Bob Vylan: here’s Britain’s answer to Rage Against the Machine

Bob Vylan performing at Electric Brixton
Bob Vylan performing at Electric Brixton - Esme Bones

An explosive fusion of punk, grime rap and rave, Bob Vylan are 2020s Britain’s answer to Rage Against the Machine, with political songs tackling issues from the rental crisis to racial prejudice. On the back of two DIY albums which have hit the Top 30 without the help of big record companies, the duo fit right in on a UK scene where declamatory post-punks like Idles and Sleaford Mods prevail. This first of their two sold-out shows at the Electric was energetically received.

The pair, who are known only as Bobby Vylan (vocals) and Bobbie Vylan (drums) to protect their identities amid their paranoia about digital surveillance, delivered a hugely enjoyable show centred on live rapping and percussion, with pre-recorded grungy guitars, ferocious sub-bass and sundry other noise synced in.

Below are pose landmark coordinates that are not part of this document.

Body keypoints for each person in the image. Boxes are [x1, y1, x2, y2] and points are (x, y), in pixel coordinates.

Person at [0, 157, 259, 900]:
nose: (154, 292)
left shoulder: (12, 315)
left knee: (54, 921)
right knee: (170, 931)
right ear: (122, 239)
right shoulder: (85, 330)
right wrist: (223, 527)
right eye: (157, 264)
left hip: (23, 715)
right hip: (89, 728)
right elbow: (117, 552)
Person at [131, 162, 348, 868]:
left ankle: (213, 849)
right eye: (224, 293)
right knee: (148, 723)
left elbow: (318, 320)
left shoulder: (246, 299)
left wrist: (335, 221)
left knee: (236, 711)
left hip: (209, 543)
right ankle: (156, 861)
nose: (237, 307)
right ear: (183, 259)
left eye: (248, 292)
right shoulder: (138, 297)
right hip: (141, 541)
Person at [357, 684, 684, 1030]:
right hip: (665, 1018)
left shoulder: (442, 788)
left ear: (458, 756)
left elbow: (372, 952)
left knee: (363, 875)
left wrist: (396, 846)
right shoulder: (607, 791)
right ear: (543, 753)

They first materialised onstage to the strains of The Beatles’ Here Comes The Sun, of all things – a nod to this year’s album title Humble As The Sun – and Bobby duly announced that they’d begin proceedings with “some light stretching and meditation”. As a dubbed-out thrash-metal instrumental boomed from the PA, he indeed led off with some physio moves, the entire floor of the Electric mirroring him. Whatever my expectations of Bob Vylan were, an introductory yoga class certainly wasn’t amongst them.

Suitably warmed up, the firebrand MC thereafter spat rhymes from the latest LP with incandescent fury. “Welcome to England, where so many men live on a knife’s edge,” he railed on Reign, adding, “they want a n---- with no attitude”.

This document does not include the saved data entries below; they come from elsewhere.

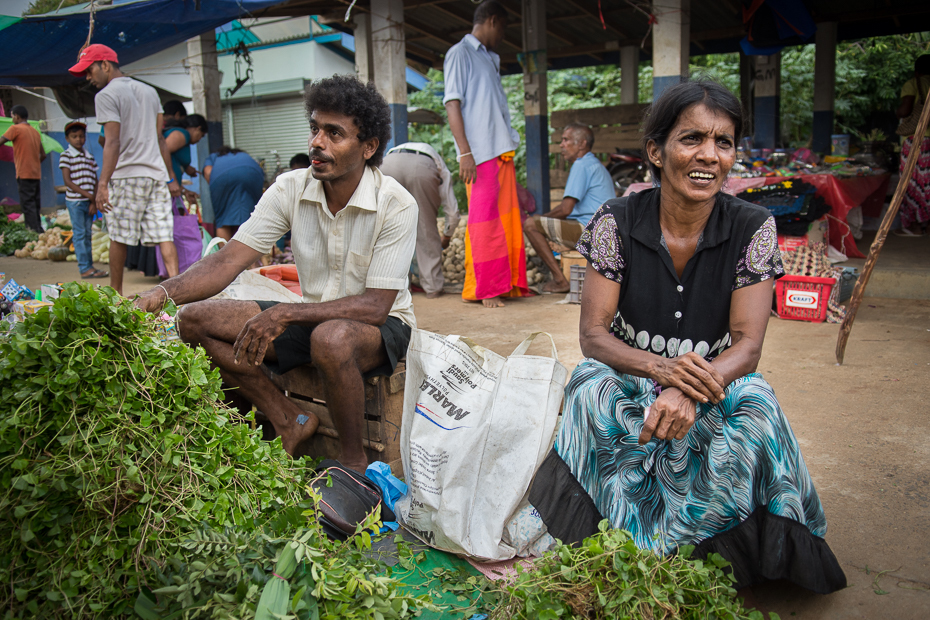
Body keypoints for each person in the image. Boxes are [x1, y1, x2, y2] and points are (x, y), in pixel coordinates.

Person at [535, 80, 846, 595]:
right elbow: (593, 335)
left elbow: (747, 345)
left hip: (713, 379)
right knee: (590, 385)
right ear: (656, 152)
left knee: (757, 402)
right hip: (631, 370)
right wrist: (660, 371)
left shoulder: (753, 226)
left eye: (723, 142)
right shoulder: (617, 219)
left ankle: (724, 552)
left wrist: (688, 388)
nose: (709, 156)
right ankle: (619, 537)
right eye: (691, 139)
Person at [134, 75, 417, 471]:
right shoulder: (289, 188)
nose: (317, 142)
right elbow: (227, 260)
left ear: (368, 147)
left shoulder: (396, 204)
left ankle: (353, 463)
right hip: (315, 317)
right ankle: (289, 419)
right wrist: (159, 295)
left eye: (335, 133)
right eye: (315, 128)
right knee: (194, 319)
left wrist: (283, 314)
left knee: (331, 338)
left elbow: (375, 306)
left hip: (380, 327)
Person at [69, 44, 181, 295]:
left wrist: (102, 184)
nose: (88, 77)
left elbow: (112, 141)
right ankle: (178, 295)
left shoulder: (106, 95)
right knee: (165, 236)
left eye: (89, 70)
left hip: (127, 176)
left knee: (119, 237)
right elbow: (161, 140)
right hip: (155, 176)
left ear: (105, 65)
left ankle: (115, 295)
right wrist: (170, 177)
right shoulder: (151, 92)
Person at [443, 0, 529, 308]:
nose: (503, 35)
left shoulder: (490, 59)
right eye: (503, 28)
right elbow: (452, 104)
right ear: (492, 21)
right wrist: (465, 153)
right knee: (484, 223)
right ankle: (486, 288)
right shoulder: (460, 53)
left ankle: (506, 284)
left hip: (501, 152)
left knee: (506, 222)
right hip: (479, 157)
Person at [524, 123, 615, 293]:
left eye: (566, 140)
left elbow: (565, 209)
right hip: (602, 231)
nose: (561, 145)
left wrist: (541, 219)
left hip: (591, 231)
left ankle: (560, 280)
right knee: (540, 223)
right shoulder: (593, 163)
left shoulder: (582, 164)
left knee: (530, 224)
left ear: (581, 144)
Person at [381, 142, 461, 298]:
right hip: (422, 167)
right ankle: (432, 287)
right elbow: (452, 211)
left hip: (388, 163)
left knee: (391, 228)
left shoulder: (396, 151)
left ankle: (397, 289)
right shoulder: (441, 167)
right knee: (426, 227)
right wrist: (447, 236)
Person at [59, 120, 107, 279]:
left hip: (88, 202)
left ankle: (89, 266)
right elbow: (68, 181)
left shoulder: (89, 157)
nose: (78, 139)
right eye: (74, 137)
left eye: (81, 136)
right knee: (79, 235)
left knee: (87, 234)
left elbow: (94, 180)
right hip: (76, 202)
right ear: (67, 139)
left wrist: (93, 201)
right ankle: (84, 268)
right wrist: (89, 197)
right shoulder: (66, 156)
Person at [894, 54, 930, 237]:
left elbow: (905, 110)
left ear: (917, 71)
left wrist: (898, 111)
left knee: (911, 183)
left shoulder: (914, 84)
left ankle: (916, 225)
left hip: (917, 140)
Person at [0, 105, 46, 233]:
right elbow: (43, 155)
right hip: (36, 173)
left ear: (17, 116)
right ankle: (39, 229)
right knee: (35, 202)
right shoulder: (35, 132)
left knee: (27, 204)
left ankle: (32, 230)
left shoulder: (15, 129)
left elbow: (1, 141)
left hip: (24, 173)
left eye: (12, 116)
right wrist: (34, 164)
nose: (12, 119)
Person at [203, 146, 264, 241]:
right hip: (252, 174)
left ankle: (226, 255)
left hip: (223, 177)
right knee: (252, 218)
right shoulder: (244, 156)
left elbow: (208, 172)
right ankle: (252, 254)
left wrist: (217, 190)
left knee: (222, 221)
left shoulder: (214, 157)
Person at [164, 113, 208, 204]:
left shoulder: (183, 138)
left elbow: (172, 158)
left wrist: (185, 167)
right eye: (201, 135)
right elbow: (163, 151)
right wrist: (171, 179)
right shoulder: (183, 134)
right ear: (198, 128)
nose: (199, 139)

Bob Vylan at Electric Brixton
Bob Vylan at Electric Brixton - Esme Bones

Such confrontational messaging inevitably invites comparisons with the hip hop group Public Enemy, and latter-day UK drill. Yet between songs Bobby made no effort to uphold his lyrics’ anger – or to wax polemical about Trump, or Israel. At times, he exuded the cuddly bonhomie of a kids TV presenter.

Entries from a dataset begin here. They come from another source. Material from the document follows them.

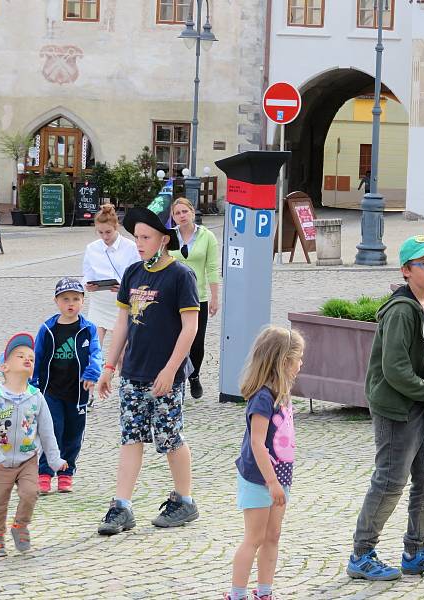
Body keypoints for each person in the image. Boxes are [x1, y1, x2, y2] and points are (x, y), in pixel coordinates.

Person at [346, 235, 424, 582]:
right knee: (390, 481)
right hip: (396, 407)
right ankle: (361, 554)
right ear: (406, 271)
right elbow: (395, 370)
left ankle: (415, 551)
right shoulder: (400, 311)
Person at [95, 206, 200, 535]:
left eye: (146, 237)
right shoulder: (133, 273)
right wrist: (109, 366)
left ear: (163, 239)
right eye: (136, 237)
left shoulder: (180, 276)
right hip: (133, 373)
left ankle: (184, 500)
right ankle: (121, 506)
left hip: (165, 375)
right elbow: (122, 322)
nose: (139, 243)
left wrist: (172, 369)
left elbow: (190, 327)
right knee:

But once the music started again, he embodied downtrodden defiance : during the incendiary Get Yourself A Gun, he high-stepped while firing off imaginary bullets with his fingers, and on agitational anthem Pretty Songs he snarled, “No liberal lefty c--- is gonna tell me punching Nazis ain’t the way”.

One minute, Bobby was erupting about toxic masculinity (He’s A Man) or xenophobia (We Live Here), the next he was emoting about the duo’s anti-corporate journey or eating healthy. Yet Bob Vylan weren’t consumed by the hectoring mentality which scuppers so much protest music. As the packed house filed out to the strains of Katrina & The Waves’ Walking On Sunshine , Britain’s most hardcore grime-punk duo had somehow established a mood of feel-good catharsis.